Et puis, la SF permet de projeter à la fois le pire et le meilleur, de construire un univers qui questionne et inspire. C’est un outil narratif pour explorer les enjeux du monde réel tout en restant captivant pour les enfants et les adultes.
Arco, vous l’avez dit, c’est la conclusion de 15 années de travail. Quelle est la suite pour vous ? Avez-vous d’autres envies de cinéma ou de BD ?
Oui, il y a des idées de suites qui pourraient se développer en BD. J’ai aussi quelques albums que j’écris pour d’autres, et une idée de scénario de long-métrage. Toute ma vie, j’ai passé mon temps à me battre pour faire ce que je voulais, et tout le monde me disait “Oui, mais…”. Là, j’ai plutôt envie que les gens viennent me proposer des choses et que je puisse dire oui ou non, à mes conditions. C’est plus simple. Après tout ce travail, je veux profiter de la position qui m’est offerte, parce que le film a résonné mieux que ce que j’avais imaginé au départ.
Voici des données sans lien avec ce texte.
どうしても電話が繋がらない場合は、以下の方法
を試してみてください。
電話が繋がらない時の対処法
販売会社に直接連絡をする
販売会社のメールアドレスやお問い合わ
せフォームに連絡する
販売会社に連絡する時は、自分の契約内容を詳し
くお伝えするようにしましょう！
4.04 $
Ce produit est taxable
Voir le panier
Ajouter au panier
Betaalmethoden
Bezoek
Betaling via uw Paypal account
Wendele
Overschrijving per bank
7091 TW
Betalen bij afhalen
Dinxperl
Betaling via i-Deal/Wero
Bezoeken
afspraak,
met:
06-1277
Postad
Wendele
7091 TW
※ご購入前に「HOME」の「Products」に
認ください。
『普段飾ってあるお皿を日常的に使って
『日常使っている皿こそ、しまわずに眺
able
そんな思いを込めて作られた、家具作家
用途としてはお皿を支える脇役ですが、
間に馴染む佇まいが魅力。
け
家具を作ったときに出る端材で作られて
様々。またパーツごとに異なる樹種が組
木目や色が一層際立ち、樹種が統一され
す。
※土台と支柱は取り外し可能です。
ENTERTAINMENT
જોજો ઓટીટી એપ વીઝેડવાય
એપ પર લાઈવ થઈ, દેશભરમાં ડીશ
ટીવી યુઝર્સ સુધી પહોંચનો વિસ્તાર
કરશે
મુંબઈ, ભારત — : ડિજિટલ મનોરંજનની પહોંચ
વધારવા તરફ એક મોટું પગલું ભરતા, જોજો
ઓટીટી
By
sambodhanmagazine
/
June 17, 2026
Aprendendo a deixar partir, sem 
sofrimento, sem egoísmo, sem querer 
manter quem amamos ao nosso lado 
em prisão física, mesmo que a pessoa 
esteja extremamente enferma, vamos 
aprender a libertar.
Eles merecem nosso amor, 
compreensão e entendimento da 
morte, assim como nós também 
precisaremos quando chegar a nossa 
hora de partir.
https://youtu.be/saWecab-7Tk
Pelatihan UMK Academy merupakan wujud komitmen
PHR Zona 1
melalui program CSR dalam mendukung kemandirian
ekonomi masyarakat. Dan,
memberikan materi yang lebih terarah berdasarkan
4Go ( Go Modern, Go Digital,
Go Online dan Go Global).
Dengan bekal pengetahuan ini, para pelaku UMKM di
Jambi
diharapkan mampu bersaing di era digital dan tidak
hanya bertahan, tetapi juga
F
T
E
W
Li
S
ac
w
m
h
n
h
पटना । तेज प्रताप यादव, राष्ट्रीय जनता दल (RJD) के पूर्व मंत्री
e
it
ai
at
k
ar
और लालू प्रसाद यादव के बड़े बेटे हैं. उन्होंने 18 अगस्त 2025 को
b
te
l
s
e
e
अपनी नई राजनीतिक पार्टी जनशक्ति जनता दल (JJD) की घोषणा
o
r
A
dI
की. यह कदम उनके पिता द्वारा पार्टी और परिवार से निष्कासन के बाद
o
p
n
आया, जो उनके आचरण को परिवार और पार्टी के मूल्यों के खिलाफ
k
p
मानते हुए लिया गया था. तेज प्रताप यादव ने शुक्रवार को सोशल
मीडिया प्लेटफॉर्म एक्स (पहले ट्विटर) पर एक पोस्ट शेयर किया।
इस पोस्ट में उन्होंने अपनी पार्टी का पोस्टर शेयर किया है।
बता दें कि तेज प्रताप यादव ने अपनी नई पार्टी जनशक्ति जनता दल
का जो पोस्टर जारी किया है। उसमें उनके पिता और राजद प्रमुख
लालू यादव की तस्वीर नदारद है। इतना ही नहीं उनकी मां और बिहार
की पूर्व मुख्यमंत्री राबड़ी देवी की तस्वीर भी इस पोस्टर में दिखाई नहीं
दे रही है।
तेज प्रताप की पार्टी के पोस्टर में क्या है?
J’ai des projets en attente, mais, cette fois, je veux que tout se fasse dans les conditions que je choisis, pas sous la pression du monde extérieur. Sur Arco, grâce à Félix de Givry, Sophie Max, Natalie Portman [ndlr, les producteurs du film] et toute l’équipe, on a réussi à préserver le long-métrage, ce qui a été incroyable, mais très exigeant. Maintenant, j’ai envie de créer dans des conditions encore meilleures, en respectant le travail de chacun, mais aussi ma liberté et mon indépendance. Et de le faire de la manière la plus paisible possible.